*WHAT YOU ARE ASKED TO DO*
The answer must be a bare number: the count of lines below that contain "services".
[DATA FOR REVIEW Boundary: Start]
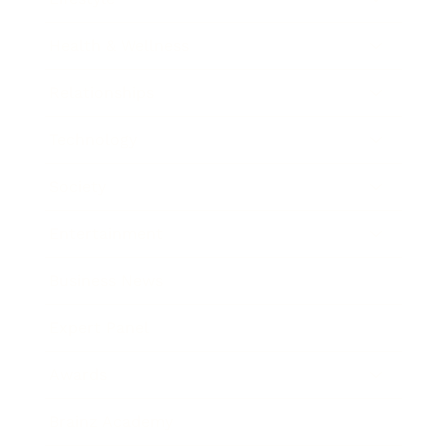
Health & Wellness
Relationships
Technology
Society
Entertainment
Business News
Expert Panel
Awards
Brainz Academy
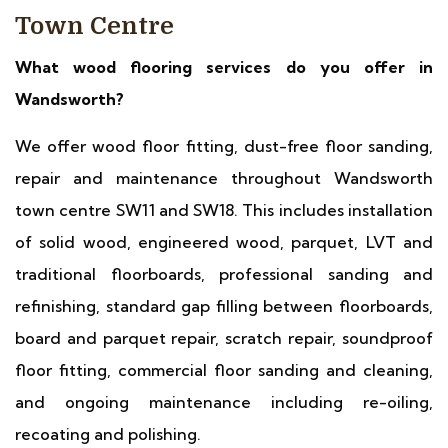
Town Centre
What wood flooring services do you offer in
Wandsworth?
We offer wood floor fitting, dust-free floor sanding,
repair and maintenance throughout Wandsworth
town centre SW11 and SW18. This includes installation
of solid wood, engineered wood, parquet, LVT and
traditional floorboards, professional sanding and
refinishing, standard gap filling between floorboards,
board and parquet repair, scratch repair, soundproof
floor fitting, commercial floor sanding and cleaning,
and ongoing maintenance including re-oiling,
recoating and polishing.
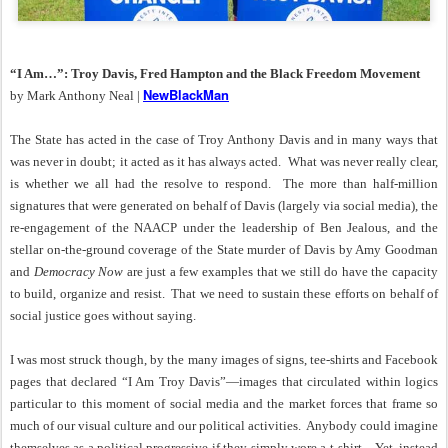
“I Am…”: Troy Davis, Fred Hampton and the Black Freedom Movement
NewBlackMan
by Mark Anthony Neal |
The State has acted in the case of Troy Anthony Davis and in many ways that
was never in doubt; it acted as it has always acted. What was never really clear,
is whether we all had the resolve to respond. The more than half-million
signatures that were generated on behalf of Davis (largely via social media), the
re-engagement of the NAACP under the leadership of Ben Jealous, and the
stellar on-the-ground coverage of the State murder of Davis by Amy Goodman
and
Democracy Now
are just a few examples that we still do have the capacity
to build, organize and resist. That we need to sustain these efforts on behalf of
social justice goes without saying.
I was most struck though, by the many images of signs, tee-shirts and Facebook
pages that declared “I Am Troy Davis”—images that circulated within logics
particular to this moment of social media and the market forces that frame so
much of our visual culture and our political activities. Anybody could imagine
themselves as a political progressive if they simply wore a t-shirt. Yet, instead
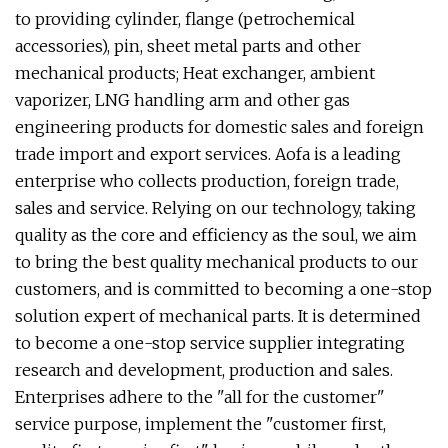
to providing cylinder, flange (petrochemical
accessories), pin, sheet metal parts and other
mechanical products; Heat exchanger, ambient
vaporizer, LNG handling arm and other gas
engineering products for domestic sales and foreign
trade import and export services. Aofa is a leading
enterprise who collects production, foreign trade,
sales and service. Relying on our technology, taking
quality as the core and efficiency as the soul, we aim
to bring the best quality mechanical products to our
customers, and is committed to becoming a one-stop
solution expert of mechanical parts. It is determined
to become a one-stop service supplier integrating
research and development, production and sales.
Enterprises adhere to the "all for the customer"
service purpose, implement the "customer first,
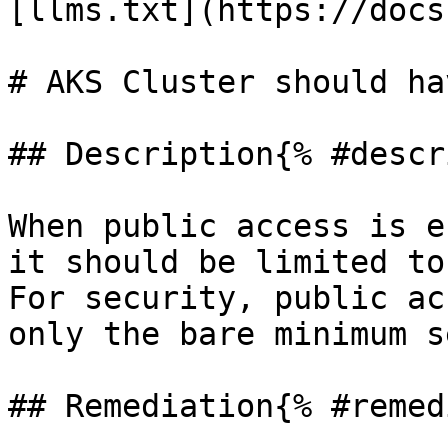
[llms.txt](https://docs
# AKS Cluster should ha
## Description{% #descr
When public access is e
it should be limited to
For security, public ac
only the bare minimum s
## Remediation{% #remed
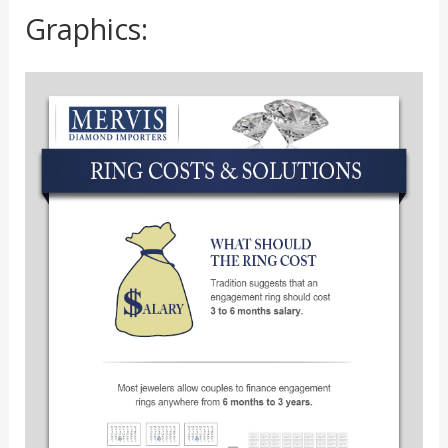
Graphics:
[DATA FOR REVIEW Boundary: End]
*RESULT OF THE TASK*
2